Objective: Barley fiber rich in beta-glucans lowers serum lipids, but is difficult to incorporate into products acceptable to consumers. We investigated the physiological effects of two concentrated barley beta-glucans on cardiovascular disease (CVD) endpoints and body weight in human subjects.
Methods: Hypercholesterolemic men and women (n = 90) were randomly assigned to one of two treatments: low molecular weight (low-MW) or high molecular weight (high-MW) concentrated barley beta-glucan consumed as a daily supplement containing 6 grams beta-glucan/day. Fasting blood samples were collected at baseline and week 6 and analyzed for total cholesterol, HDL cholesterol, LDL cholesterol, triglycerides, glucose, insulin, homocysteine and C-reactive protein (CRP). Dietary intakes, body weights, blood pressure, hunger ratings, and gastrointestinal symptoms were measured at baseline and 6 weeks.

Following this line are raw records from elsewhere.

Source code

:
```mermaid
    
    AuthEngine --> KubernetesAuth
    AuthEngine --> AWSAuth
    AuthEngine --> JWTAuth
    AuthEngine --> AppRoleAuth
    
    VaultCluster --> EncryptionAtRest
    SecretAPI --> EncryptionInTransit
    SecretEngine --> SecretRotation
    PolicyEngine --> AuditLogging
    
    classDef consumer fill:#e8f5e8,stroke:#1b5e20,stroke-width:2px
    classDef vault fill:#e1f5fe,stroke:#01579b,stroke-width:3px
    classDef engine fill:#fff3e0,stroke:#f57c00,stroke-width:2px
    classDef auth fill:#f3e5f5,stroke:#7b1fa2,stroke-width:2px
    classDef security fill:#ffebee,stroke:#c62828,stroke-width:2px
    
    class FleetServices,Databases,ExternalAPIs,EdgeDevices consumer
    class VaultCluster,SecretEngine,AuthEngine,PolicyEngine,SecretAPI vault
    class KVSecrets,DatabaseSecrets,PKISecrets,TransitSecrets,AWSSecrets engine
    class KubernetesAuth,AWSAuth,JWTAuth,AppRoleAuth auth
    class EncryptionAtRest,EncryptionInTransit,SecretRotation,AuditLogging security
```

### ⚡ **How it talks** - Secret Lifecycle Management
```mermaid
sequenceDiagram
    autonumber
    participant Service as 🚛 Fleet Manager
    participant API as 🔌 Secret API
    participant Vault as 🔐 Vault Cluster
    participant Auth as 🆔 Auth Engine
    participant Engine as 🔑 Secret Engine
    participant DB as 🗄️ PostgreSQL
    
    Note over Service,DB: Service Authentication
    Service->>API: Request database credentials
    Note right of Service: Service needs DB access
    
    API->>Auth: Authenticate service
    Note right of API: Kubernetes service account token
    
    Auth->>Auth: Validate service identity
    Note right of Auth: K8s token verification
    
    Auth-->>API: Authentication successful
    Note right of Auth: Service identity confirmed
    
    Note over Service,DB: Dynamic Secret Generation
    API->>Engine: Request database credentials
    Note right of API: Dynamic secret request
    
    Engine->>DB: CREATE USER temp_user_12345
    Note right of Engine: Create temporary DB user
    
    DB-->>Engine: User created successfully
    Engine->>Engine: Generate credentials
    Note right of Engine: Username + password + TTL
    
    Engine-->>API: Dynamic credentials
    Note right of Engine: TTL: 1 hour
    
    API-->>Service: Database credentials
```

Results: The only difference between treatments in lipid outcomes at week 6 was a reduction of the cholesterol/HDL ratio in the low-MW group and a small increase in the high-MW group. No changes were found in blood pressure, glucose, insulin, and gastrointestinal symptoms. Body weight decreased from baseline to 6 weeks in the high-MW group while body weight increased in the low-MW group. Levels of hunger decreased slightly in the low-MW group and decreased significantly in the high-MW group (P = 0.02)
Conclusion: Overall, supplementation with isolated barley beta-glucans of different molecular weights had small effects on cardiovascular disease markers. Molecular weight of the barley fiber did alter effects on body weight with the high-MW fiber significantly decreasing body weight.